Puis viennent les préceptes. Leur forme concrète est si vive qu’il faut renoncer à la remplacer par des termes de nomenclature : Fais-toi un collier de la bienveillance et de la fidélité ! – Repose-toi sur le Seigneur ! – Songe à Lui en toutes tes démarches ! Enfin le mot qui enferme tout : Crains Dieu ! Avec des préceptes complémentaires de discipline morale : Ne t’appuie pas sur toi-même – Ne te figure pas être sage.
Un précepte est de difficile interprétation, lequel a été retenu et utilisé par la tradition morale et cultuelle : Fais honneur au Seigneur de tes biens, et des prémices de ton revenu. La difficulté justement vient de la double signification possible, morale et cultuelle : le bon emploi de la richesse par la bienfaisance, ou le droit du culte sur la richesse par la dîme.

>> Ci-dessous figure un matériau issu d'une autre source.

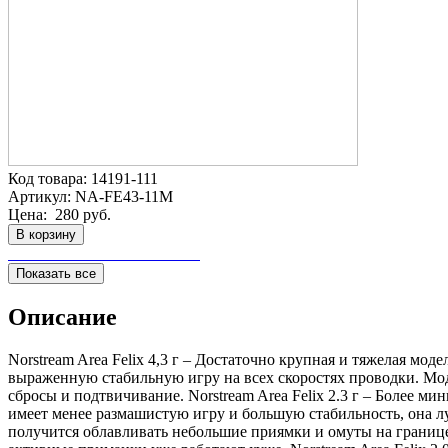
Код товара:
14191-111
Артикул:
NA-FE43-11M
Цена:
280 руб.
В корзину
Показать все
Описание
Norstream Area Felix 4,3 г – Достаточно крупная и тяжелая м
выраженную стабильную игру на всех скоростях проводки. Мод
сбросы и подтвичивание. Norstream Area Felix 2.3 г – Более мин
имеет менее размашистую игру и большую стабильность, она лу
получится облавливать небольшие приямки и омуты на границе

Enfin la grave et belle leçon, que la Bible a maintes fois répété, et qui a forgé l’âme d’Israël pour les jours d’épreuve : Ne méprise pas, mon fils, la correction de Dieu. Cette fois, l’encouragement est digne du précepte : Car Dieu reprend celui qu’il chérit, comme un père le fils bien-aimé.

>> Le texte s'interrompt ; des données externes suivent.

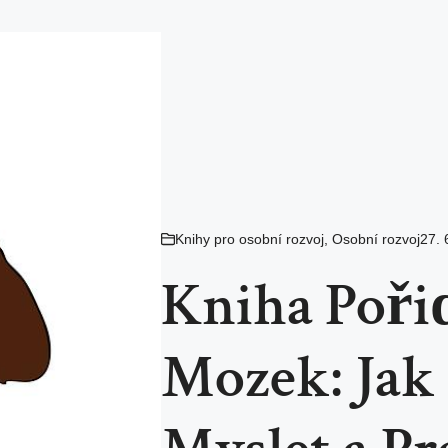
Knihy pro osobní rozvoj
,
Osobní rozvoj
27. 
Kniha Poři
Mozek: Jak 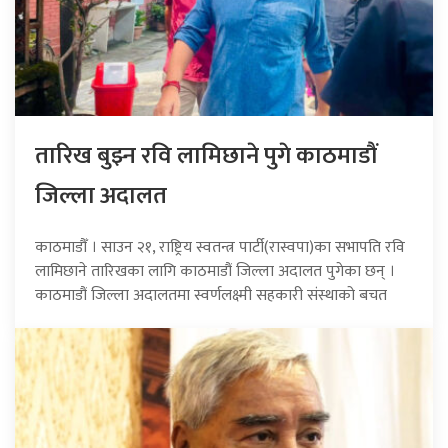
तारिख बुझ्न रवि लामिछाने पुगे काठमाडौं
जिल्ला अदालत
काठमाडौँ । साउन २१, राष्ट्रिय स्वतन्त्र पार्टी(रास्वपा)का सभापति रवि
लामिछाने तारिखका लागि काठमाडौं जिल्ला अदालत पुगेका छन् ।
काठमाडौं जिल्ला अदालतमा स्वर्णलक्ष्मी सहकारी संस्थाको बचत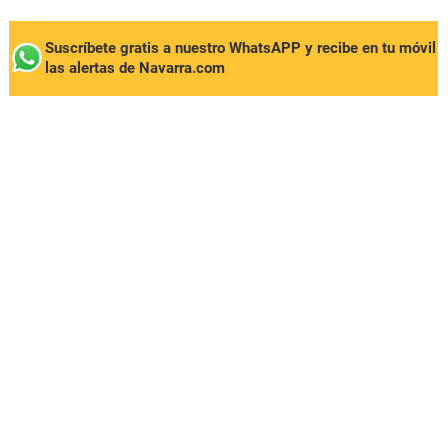
Suscríbete gratis a nuestro WhatsAPP y recibe en tu móvil
las alertas de Navarra.com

Cela n’efface pas le candide optimisme qui promet au fidèle la longueur et le bonheur des jours, la faveur et la réussite au regard de Dieu et des hommes, les sentiers de la vie aplanis, l’émouvant rafraîchissement des os, et, couronnant le tout d’opulence, les greniers regorgeant de blé et les cuves débordant de vin nouveau, mais cela révèle un autre optimisme plus profond, grave, celui-là à l’abri de la critique de Job, ou plutôt dans le sens de sa foi, l’optimisme des vrais croyants, des saints et des martyrs.

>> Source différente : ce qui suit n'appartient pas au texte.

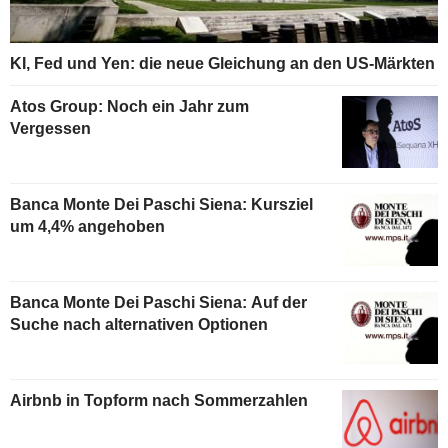
KI, Fed und Yen: die neue Gleichung an den US-Märkten
Atos Group: Noch ein Jahr zum
Vergessen
Banca Monte Dei Paschi Siena: Kursziel
um 4,4% angehoben
Banca Monte Dei Paschi Siena: Auf der
Suche nach alternativen Optionen
Airbnb in Topform nach Sommerzahlen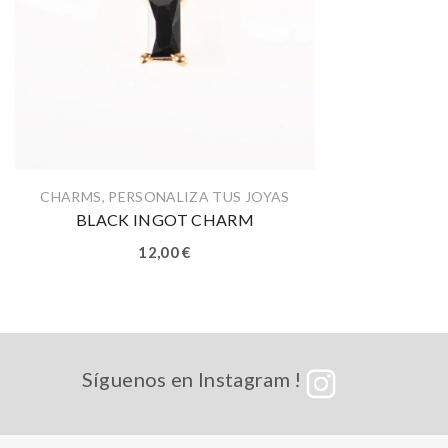
CHARMS
,
PERSONALIZA TUS JOYAS
BLACK INGOT CHARM
12,00
€
Síguenos en Instagram !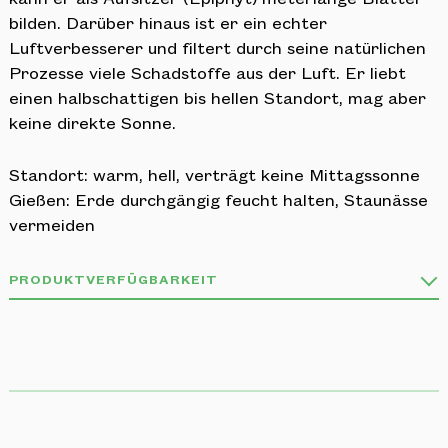
bilden. Darüber hinaus ist er ein echter
Luftverbesserer und filtert durch seine natürlichen
Prozesse viele Schadstoffe aus der Luft. Er liebt
einen halbschattigen bis hellen Standort, mag aber
keine direkte Sonne.
Standort: warm, hell, verträgt keine Mittagssonne
Gießen: Erde durchgängig feucht halten, Staunässe
vermeiden
PRODUKTVERFÜGBARKEIT
Unser Sortiment ist vielfältig wie die Natur und
stets im Wandel!
Deshalb kann es sein, dass nicht alle Produkte stets
verfügbar sind.
Wir informieren dich gerne per Telefon oder Mail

Et c’est la révélation de ce petit discours paternel, qu’il ne fallait pas laisser passer et qu’il ne faut jamais oublier. Cette révélation illumine le terre à terre des livres sapientiaux et de toute l’histoire d’Israël : Dieu toujours !
Ainsi étaient nos ancêtres. Cette pensée nous revient souvent, non à la mémoire seulement, mais au cœur. Il y a encore de ces hommes, et nous devons être tels : droits, forts, patients et bons, paisibles en heureux. Le moyen est là, c’est-à-dire dans cette page et dans notre âme : Songe à Lui, repose-toi sur Lui, Offre-lui, Accepte de Lui.